The Conservative party has taken the lead in the UK’s glacially slow debate about Britain’s need for public spending cuts. George Osborne on Tuesday set out a grim prospectus that included restrictions on public sector pensions, a public pay freeze, increasing the pace at which the state pension age will rise and cutting tax credits for high-income households.

The shadow chancellor would like us to believe that he is the Iron Chancellor-in-waiting. He has announced, in the run-up to a general election, that he intends to force millions of people to work for longer, and his fighting words have already caused public trade unions to bristle. The risk is that he is now vulnerable to Labour charges that he is keen to axe rather than prune state services.

But this is a gamble worth taking. Mr Osborne has calculated, rightly in our view, that the British electorate is ready to accept pain in the quest for fiscal responsibility. He should be congratulated for his political courage. The opposition Tory party has finally started to move from platitudes on fiscal policy to specifics.

To guard himself against charges of heartlessness, Mr Osborne has swallowed the 50 per cent tax rate proposed by Labour. His core message is that the whole of society – not just the parts that rely totally on the welfare state – must share the burden. The higher rate of tax is unlikely to raise much extra revenue, but it is the political price for an economic necessity.
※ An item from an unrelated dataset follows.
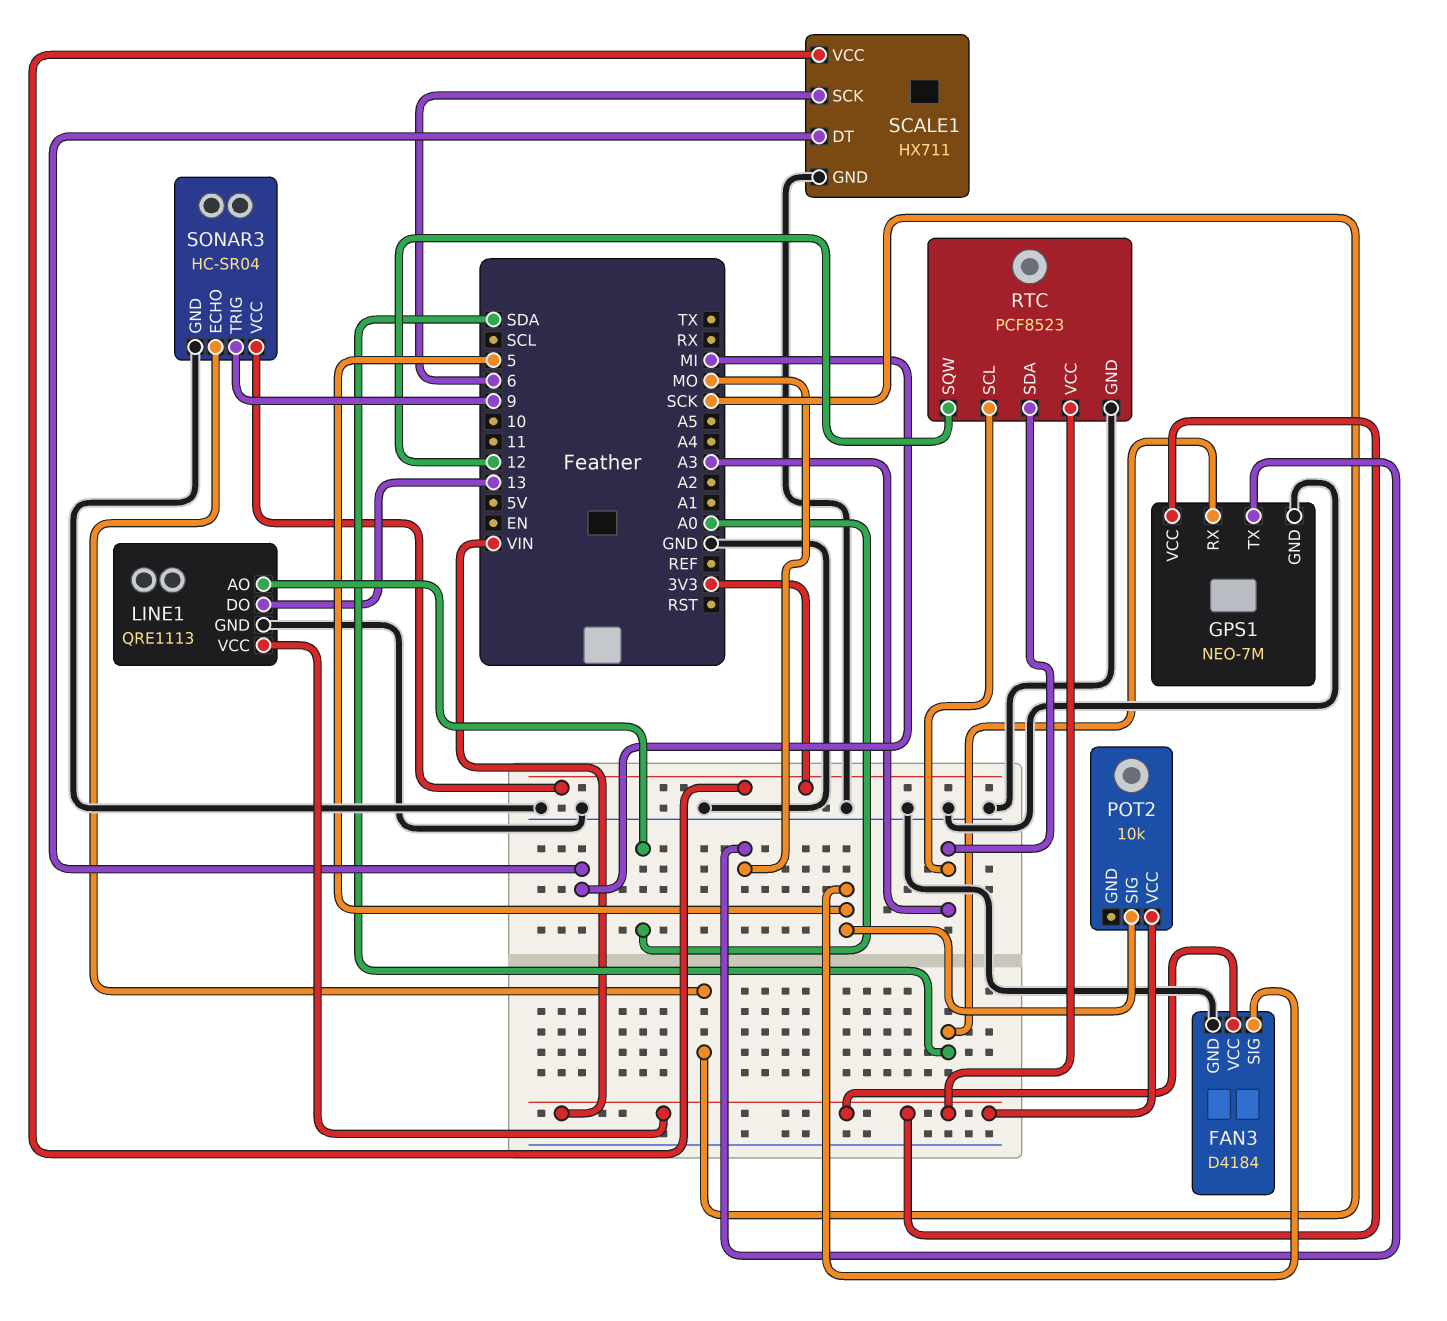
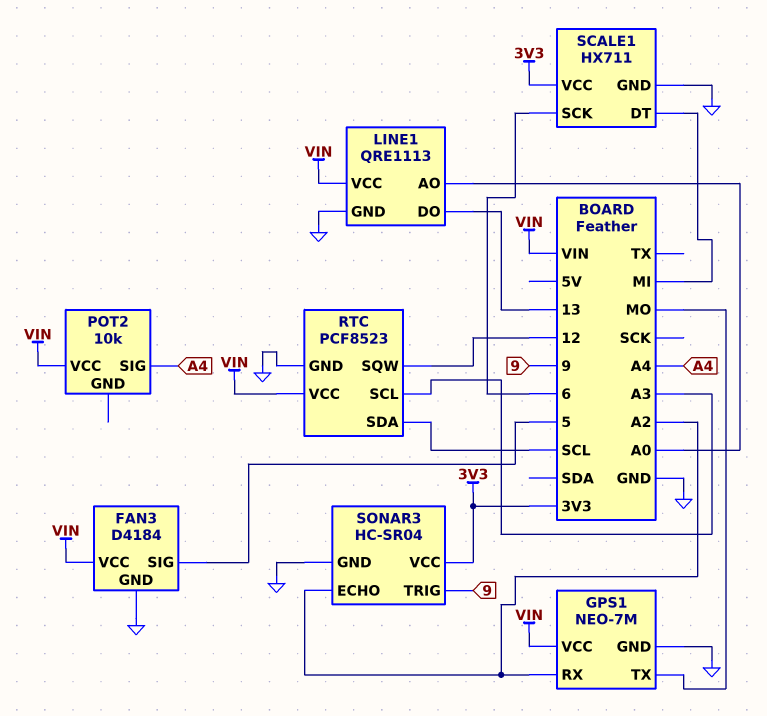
GPS1 pin RX: SDA -> A2
POT2 pin SIG: 5 -> A4
RTC pin SDA: A3 -> SCL
SONAR3 pin ECHO: SCK -> A2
This speech should, however, be only the first page of the Tories’ prospectus. The effects of these measures– grim though they are – are dwarfed by the scale of the budget deficit. Mr Osborne has announced plans to save £7bn ($11bn) per year by the end of the next parliament, with changes to the pension age – beginning in 2016 – eventually contributing up to £13bn. The budget deficit this year? £175bn.

The rest of the rebalancing, the Tories say, will come from efficiency gains and reform across the public sector. But no conceivable reform will allow cash savings of the magnitude required to allow the Conservatives to ring-fence all public services. It is difficult, from opposition, to set out detailed policy, but sacrifices will need to be made. The public must be told what they will be. Labour can flush this out by explaining how they would balance the books, and their spending priorities. The Tories would have no choice but to respond with their own preferred direction. George Osborne’s speech is the first round in the spending argument. It is not the last word.